Max Weber, Haziran 1920'de aniden hastalanıp vefat ettiğinde Ekonomi ve Toplum adlı büyük projesi üzerinde çalışıyordu. İlk üç bölüm ortaya çıkmış, düzeltilerini de yapmıştı. Dördüncü bölümse müsvedde halindeydi. 1919'da dördüncü bölümü için kitaba döndüğünde yeni bir çalışma sistemi geliştirdiğini belirtmişti, fakat beklenmedik ölümüyle bu yeniden yazım teşebbüsü akamete uğradı. Weber sosyolojiye bilim statüsü kazandıracak, temel kavramlarından konusuna tüm veçheleriyle toplum-bilimin temellerini atacak bu büyük çaplı kitap projesinin gecikeceğinin farkındaydı ve yayıncısına Ekonomi ve Toplum'un tefrika halinde yayınlanmasını ve tamamlandıktan sonra tek bir kitap olarak basılmasını teklif etmişti. Tamamlanmış üç bölüm ve Weber tarafından gözden geçirilip 1919-1920'de yazılan dördüncü bölümün ilk kısmı Şubat 1921'de yayımlandı. Geride kalan notların kitaba dönüştürülmesinde eşi Marianne Weber, yazarın 1914'te detaylandırdığı planına sadık kaldı. Bu nedenle bu yeni edisyona daha önceki taslakları da ekledi ve böylece eser yamalı bir bütün olarak ilk kez 1922'de yayımlandı. Elinizdeki metin, Weber’in eşi tarafından yayıma hazır hale getirilen edisyonun çevirisidir.

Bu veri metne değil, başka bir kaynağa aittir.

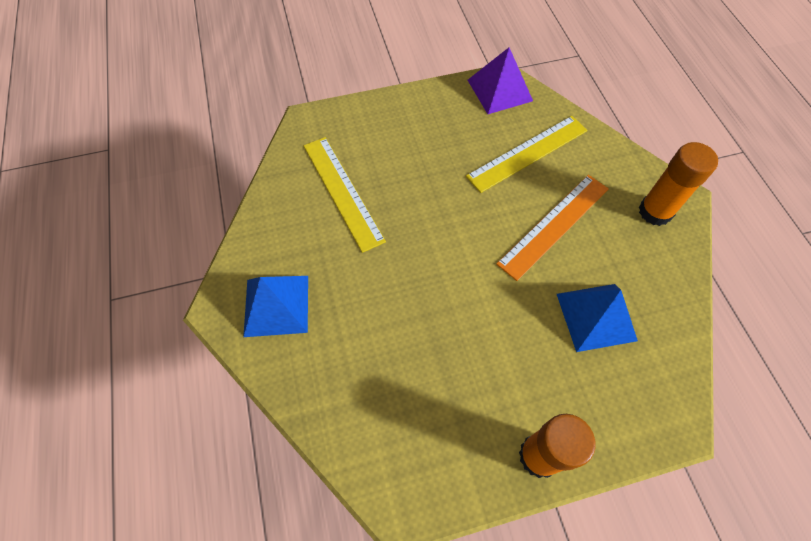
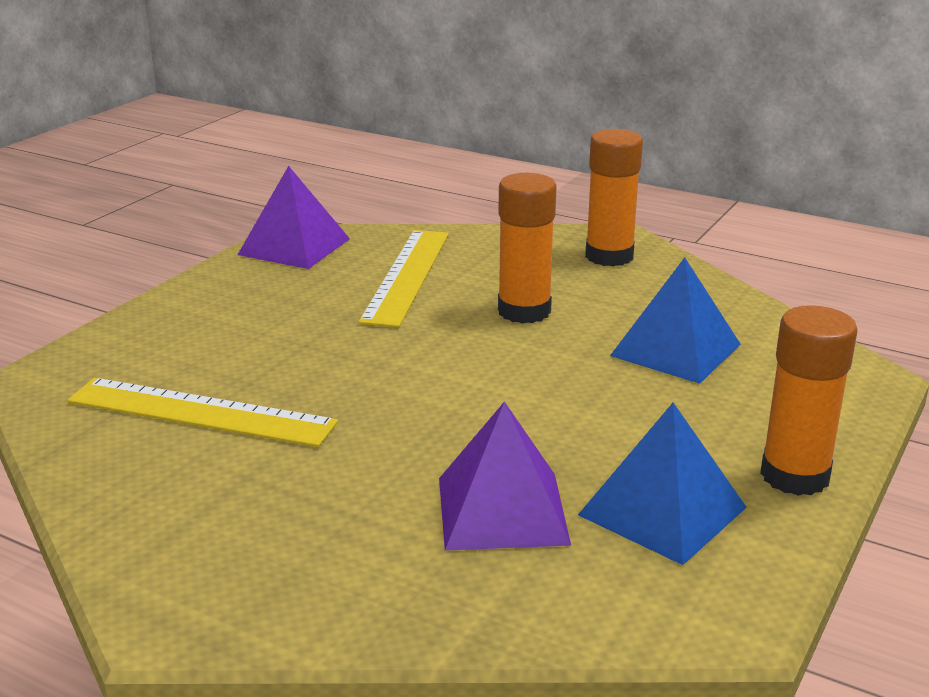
camera: 45 degrees left, 35 degrees down
(276, 305) = (261, 562): blue pyramid -> blue pyramid (662, 511)
(388, 356) = (502, 510): none -> purple pyramid
(554, 225) = (524, 311): orange ruler -> orange glue stick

Max Weber'in Ekonomi ve Toplum'u bireysel eylem, toplumsal eylem, ekonomik eylem ve ekonomik kurumlar arasındaki ilişkileri anlamada temel bir metin olarak 20. yüzyıl beşeri bilimleri için bir kılavuz görevi görmüştür. Zamansız ölümü ortaya koyduğu çerçevenin başarısını görmesine mânî olmuş olsa da bu kitap sayesinde Weber, sosyolojiyi bir disiplin olarak tesis edişindeki kavramsal altyapıyla müstakbel tüm sosyolojilerin temelini atmıştır. Weber’in bir ömür harcadığı, tüm birikimini tek çatı altında toplayan Ekonomi ve Toplum, toplumsal yapıların ve normatif düzenlerin ilk ampirik karşılaştırması olarak öne çıkarken toplumsal eylem, din, hukuk, bürokrasi, karizma, şehir ve siyasi toplumu da ele almaktadır.
1920'lerin başında yayımlanan bu kitap, yayımlandığı tarihten bu yana toplum biliminin felsefi arka planı, kavram dünyası ve icrasına dair sayısız yeni çalışmaya ilham oldu. Günümüzde dahi en çok atıf alan beşeri bilim metinleri listesinde kendisine ilk sıralarda yer bulmaktadır.